*** EXERCISE INPUTS ***

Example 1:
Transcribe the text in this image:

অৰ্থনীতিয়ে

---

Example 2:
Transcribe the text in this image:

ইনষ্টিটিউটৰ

*** End of EXERCISE INPUTS ***

* GOAL OF THE EXERCISE *
Restate the data above exactly, keeping each word as it stands.

* SOLUTION TO THIS PROBLEM *
Example 1:
Transcribe the text in this image:

অৰ্থনীতিয়ে

---

Example 2:
Transcribe the text in this image:

ইনষ্টিটিউটৰ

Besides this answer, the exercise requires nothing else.